Richard Whitecross

Dr Richard Whitecross is an Associate Professor in Law, Edinburgh Napier University. His research interests build on his background as a lawyer and social anthropologist and encompasses access to justice, particularly for refugees, asylum seekers and unaccompanied minors, as well as, migrants; socio-legal studies; environmental justice; ethnographic studies of everyday engagement with culture, law, and power; and minority and marginalised groups.

His thesis, The Zhabdrung’s Legacy: state transformation, law and social values in contemporary Bhutan won the RAI/Sutasoma Award 2001. Among his recent publications, are “Of Texts and Drama: Delivering Justice in Bhutan”, Buddhism, Law and Society, “Thrims khang and the Setting for Justice: The Spatial Evolution of the Courts of Justice in Bhutan”, Buddhism, Culture and Society in Bhutan, and “Law, ‘Tradition’ and Legitimacy: Contesting Driglam namzha”, Development Challenges in Bhutan.

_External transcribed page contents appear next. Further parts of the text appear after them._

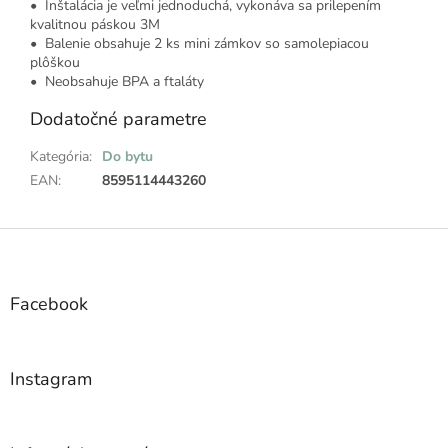
• Inštalácia je veľmi jednoduchá, vykonáva sa prilepením
kvalitnou páskou 3M
• Balenie obsahuje 2 ks mini zámkov so samolepiacou
plôškou
• Neobsahuje BPA a ftaláty
Dodatočné parametre
Kategória
:
Do bytu
EAN
:
8595114443260
Z
á
p
ä
Facebook
t
i
e
Instagram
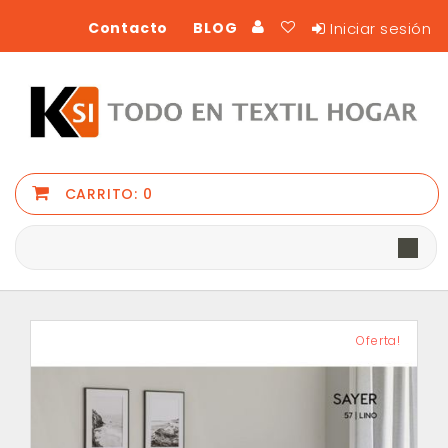
Iniciar sesión
Contacto
BLOG
CARRITO:
0
Oferta!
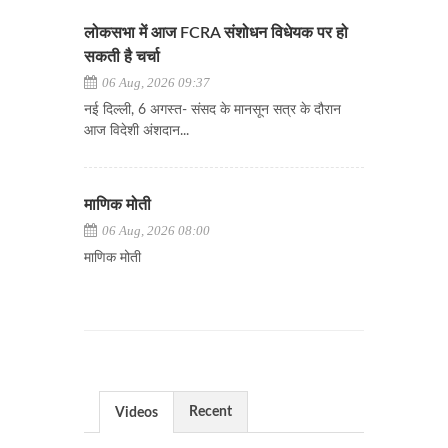
लोकसभा में आज FCRA संशोधन विधेयक पर हो
सकती है चर्चा
06 Aug, 2026 09:37
नई दिल्ली, 6 अगस्त- संसद के मानसून सत्र के दौरान
आज विदेशी अंशदान...
माणिक मोती
06 Aug, 2026 08:00
माणिक मोती
Recent
Videos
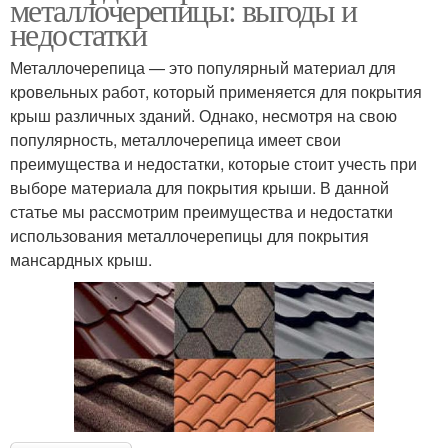
металлочерепицы: выгоды и
недостатки
Металлочерепица — это популярный материал для
кровельных работ, который применяется для покрытия
крыш различных зданий. Однако, несмотря на свою
популярность, металлочерепица имеет свои
преимущества и недостатки, которые стоит учесть при
выборе материала для покрытия крыши. В данной
статье мы рассмотрим преимущества и недостатки
использования металлочерепицы для покрытия
мансардных крыш.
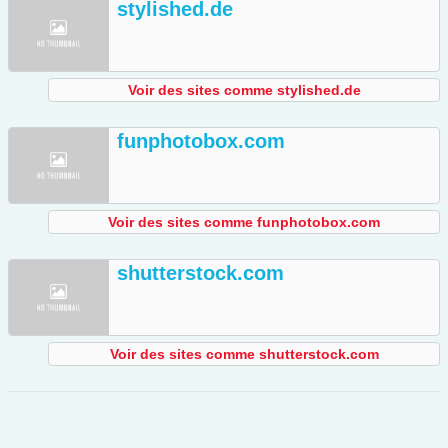
stylished.de
Voir des sites comme stylished.de
funphotobox.com
Voir des sites comme funphotobox.com
shutterstock.com
Voir des sites comme shutterstock.com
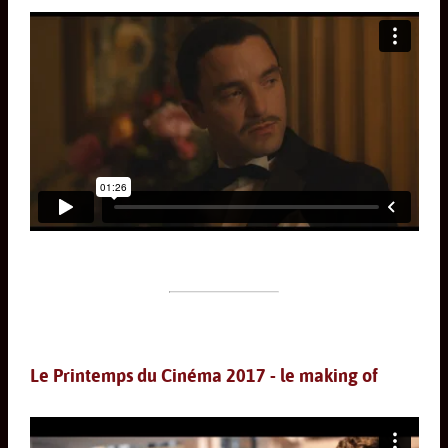
Le Printemps du Cinéma 2017 - le making of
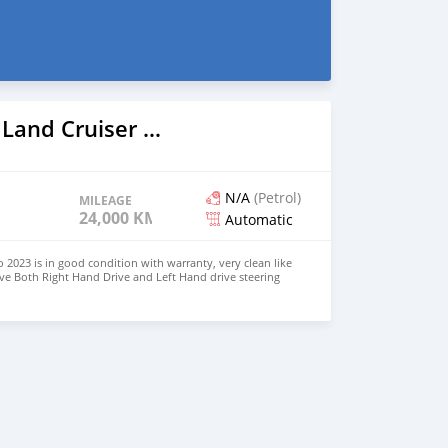
2023 Toyota Land Cruiser Prado
N/A
(Petrol)
MILEAGE
24,000 KM
Automatic
 2023 is in good condition with warranty, very clean like
ve Both Right Hand Drive and Left Hand drive steering
SAPP NUMBER: +447424958730 CONTACT EMAIL:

In 2017, funded by the Royal Society of Edinburgh, Richard organised a series of workshops for policy leads and practitioners on unaccompanied minors in Scotland. He is currently conducting research in Scottish courts on domestic abuse. He is a member of the Law Society of Scotland Equalities Committee, and the Immigration, and Asylum Committee, as well as, the Scottish Parliament Cross-Party Working Group on Sectarianism.